* [Excerto selecionado]:
===============

René Lalique e a Mulher-flor
René Lalique (1860-1945) e Calouste Sarkis Gulbenkian (1869-1955) conheceram-se provavelmente em meados da década de 1890, através da atriz Sarah Bernhardt, grande admiradora do artista.
A amizade de ambos viria, entretanto, a desenvolver-se e a aprofundar-se ao longo de cinquenta anos, tendo o colecionador comprado diretamente ao artista, entre 1899 e 1927, a quase totalidade (com apenas uma exceção) dos cento e setenta e cinco objetos que ainda hoje se conservam no Museu Calouste Gulbenkian.
Motivo de inspiração incontornável na obra de René Lalique, e totalmente impregnado pelo espírito do estilo Arte Nova, a imagem obsessiva da mulher foi simultaneamente sujeito e objeto de algumas das mais ousadas criações do artista.
Este período, que decorreu entre as décadas de 1890 e de 1900 e que correspondeu à fase áurea da sua produção joalheira, coincidiu, não por acaso, com o momento da sua relação amorosa com Alice Ledru, sua musa e mulher.
Inserido no universo mais vasto da imagética feminina omnipresente na obra do artista – de que o peitoral Libélula, a representação de uma figura híbrida de mulher/inseto é o triunfo absoluto –, o tema específico da mulher-flor, tão caro à poesia da época, marcou também de forma determinante a originalidade criativa de Lalique.
O pendente Rosto Feminino (inv. 1141), com centro moldado em vidro opalino, de onde se suspende uma pérola barroca, de influência renascentista, encontra-se envolto por quatro papoilas abertas, em prata patinada, flor emblemática no período Arte Nova, cuja simbologia se encontra associada ao mundo onírico.

===============

* [Dados do exercício]:
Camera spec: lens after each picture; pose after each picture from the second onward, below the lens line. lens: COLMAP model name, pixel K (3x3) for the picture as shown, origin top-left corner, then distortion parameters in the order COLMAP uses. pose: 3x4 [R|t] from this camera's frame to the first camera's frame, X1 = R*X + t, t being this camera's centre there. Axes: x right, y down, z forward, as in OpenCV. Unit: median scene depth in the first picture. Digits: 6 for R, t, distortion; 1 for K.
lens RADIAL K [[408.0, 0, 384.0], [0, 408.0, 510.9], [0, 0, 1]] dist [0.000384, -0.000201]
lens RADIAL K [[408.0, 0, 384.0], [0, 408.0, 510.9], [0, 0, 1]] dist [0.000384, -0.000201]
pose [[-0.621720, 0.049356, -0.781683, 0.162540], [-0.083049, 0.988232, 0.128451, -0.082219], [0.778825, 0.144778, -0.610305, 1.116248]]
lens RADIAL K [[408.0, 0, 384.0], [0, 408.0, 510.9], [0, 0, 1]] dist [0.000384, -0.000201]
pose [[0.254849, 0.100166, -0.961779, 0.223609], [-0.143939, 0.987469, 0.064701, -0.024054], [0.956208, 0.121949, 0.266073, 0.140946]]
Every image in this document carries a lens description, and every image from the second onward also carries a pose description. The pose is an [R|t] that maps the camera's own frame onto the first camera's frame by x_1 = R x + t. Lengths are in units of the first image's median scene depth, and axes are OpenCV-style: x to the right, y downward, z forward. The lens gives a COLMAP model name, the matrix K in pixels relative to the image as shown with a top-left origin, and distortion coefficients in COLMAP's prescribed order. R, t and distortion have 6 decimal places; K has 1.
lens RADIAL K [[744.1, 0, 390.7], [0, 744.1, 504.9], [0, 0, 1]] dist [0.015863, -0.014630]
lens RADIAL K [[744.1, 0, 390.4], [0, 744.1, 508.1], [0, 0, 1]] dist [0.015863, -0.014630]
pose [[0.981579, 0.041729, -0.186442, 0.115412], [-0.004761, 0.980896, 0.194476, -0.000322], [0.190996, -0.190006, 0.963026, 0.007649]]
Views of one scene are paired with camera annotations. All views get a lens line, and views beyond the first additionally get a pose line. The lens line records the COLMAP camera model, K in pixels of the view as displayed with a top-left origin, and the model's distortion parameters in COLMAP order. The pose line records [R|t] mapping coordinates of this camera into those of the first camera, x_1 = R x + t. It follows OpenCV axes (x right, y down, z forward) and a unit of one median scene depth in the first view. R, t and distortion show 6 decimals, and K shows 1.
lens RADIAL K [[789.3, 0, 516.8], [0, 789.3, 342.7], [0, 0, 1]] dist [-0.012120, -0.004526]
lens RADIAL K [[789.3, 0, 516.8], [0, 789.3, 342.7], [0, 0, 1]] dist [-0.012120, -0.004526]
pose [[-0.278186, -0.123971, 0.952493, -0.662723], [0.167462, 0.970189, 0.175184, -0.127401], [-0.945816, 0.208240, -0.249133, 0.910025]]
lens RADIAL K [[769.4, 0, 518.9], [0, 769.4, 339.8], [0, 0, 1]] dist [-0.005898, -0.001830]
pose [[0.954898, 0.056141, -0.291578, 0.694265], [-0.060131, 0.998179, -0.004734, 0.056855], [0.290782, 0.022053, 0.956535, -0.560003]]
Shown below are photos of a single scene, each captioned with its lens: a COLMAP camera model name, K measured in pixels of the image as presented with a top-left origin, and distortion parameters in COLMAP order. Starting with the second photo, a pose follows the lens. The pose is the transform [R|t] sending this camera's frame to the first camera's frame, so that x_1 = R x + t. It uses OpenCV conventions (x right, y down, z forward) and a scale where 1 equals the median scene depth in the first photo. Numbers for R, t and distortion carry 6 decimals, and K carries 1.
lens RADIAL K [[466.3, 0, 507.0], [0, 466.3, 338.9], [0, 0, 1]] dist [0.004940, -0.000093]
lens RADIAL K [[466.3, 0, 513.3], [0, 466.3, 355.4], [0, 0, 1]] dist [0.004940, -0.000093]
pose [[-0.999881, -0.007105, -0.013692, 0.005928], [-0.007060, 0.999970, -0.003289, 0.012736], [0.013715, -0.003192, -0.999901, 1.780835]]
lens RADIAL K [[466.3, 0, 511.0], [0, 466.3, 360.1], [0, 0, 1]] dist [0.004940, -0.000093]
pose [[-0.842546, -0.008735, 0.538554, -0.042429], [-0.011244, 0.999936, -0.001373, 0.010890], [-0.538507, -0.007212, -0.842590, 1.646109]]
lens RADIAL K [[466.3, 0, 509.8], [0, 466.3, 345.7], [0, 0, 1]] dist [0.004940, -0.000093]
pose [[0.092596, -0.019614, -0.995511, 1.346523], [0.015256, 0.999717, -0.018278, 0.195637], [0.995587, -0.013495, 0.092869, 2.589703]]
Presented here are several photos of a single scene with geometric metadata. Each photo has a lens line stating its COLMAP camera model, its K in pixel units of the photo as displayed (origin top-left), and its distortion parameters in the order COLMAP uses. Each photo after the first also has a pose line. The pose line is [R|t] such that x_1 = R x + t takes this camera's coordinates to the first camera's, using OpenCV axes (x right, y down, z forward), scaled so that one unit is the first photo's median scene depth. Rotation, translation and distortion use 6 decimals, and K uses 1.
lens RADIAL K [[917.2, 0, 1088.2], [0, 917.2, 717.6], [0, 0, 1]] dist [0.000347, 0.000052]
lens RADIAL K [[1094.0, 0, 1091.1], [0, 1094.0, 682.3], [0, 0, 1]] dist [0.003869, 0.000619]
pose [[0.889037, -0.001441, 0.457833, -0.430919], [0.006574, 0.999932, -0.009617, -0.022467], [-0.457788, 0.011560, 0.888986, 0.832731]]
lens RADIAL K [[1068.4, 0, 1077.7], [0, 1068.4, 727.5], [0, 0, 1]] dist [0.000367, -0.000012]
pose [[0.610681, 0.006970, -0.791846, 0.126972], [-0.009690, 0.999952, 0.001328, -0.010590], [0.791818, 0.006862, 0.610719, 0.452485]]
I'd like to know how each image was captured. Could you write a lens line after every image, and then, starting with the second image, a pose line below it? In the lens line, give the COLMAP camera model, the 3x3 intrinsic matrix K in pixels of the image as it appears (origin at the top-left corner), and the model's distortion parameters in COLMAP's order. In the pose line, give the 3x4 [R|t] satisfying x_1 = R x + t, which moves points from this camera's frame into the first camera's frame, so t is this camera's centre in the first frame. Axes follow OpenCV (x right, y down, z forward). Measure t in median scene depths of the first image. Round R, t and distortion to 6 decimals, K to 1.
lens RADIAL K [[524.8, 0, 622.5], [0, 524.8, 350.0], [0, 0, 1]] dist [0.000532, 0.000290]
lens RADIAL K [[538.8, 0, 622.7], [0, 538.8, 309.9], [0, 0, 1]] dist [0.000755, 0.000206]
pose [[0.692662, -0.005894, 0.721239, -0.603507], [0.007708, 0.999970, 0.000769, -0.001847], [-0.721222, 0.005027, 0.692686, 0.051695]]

===============

* [Tarefas a realizar]:
(1) Responde às perguntas sobre o texto acerca de René Lalique e a mulher-flor:
(a) Através de quem se conheceram provavelmente Lalique e Gulbenkian?
(b) Quantos objetos se conservam ainda hoje no Museu Calouste Gulbenkian?
(c) O que envolve o pendente Rosto Feminino?
(2) Indica se cada afirmação está de acordo com o texto sobre René Lalique e a mulher-flor. Responde sim ou não e cita as palavras do texto que o decidem.
(a) Gulbenkian comprou diretamente ao artista todos os objetos, sem exceção.
(b) A fase áurea da produção joalheira de Lalique coincidiu com a sua relação amorosa com Alice Ledru.
(c) O pendente Rosto Feminino tem o centro moldado em vidro opalino.
(3) Retoma o texto sobre René Lalique e a mulher-flor e continua-o a partir da última frase apresentada.
A listagem não tem qualquer papel nestas tarefas.

* [As tuas respostas]:
(1)
(a) Através da atriz Sarah Bernhardt.
(b) Cento e setenta e cinco.
(c) Quatro papoilas abertas, em prata patinada.

(2)
(a) Não: "a quase totalidade (com apenas uma exceção)".
(b) Sim: "coincidiu, não por acaso, com o momento da sua relação amorosa com Alice Ledru".
(c) Sim: "com centro moldado em vidro opalino".

(3)
O pendente em esmalte vitral Orquídea, símbolo da beleza, símbolo da fecundação, no qual quatro pétalas são rematadas por uma quinta onde surge moldado um rosto feminino em vidro despolido, dá forma ao motivo do eterno encontro entre a mulher e a flor (azul), ou à metamorfose que resulta dessa assimilação, neste caso uma reminiscência romântica do poeta alemão Novalis.
Encontramo-nos, assim, perante um momento único na obra de Lalique, onde o artista atingiu e como confidenciou ao joalheiro Henri Vever em 1895, «quelque chose qu’on n’aurait pas encore vu» [algo nunca antes visto]1.
Pode afirmar-se, por isso, que as suas representações femininas pertencem a um mundo onde, como já foi dito, tudo é referência e correspondência, tudo é eco e resposta, um mundo onde «le labyrinthe de “l’œuvre d’art totale” commence partout et toutes les entrées sont legitimes» [o labirinto da «obra de arte total» começa em qualquer lado e todas as entradas são legítimas]2.
1 Henri Vever, La bijouterie française au XIXe siècle (1800-1900), Paris, 1908, p. 710
2 Claude Quiquer, Femmes et machines de 1900, lecture d’une obsession, Paris, 1979, p.20.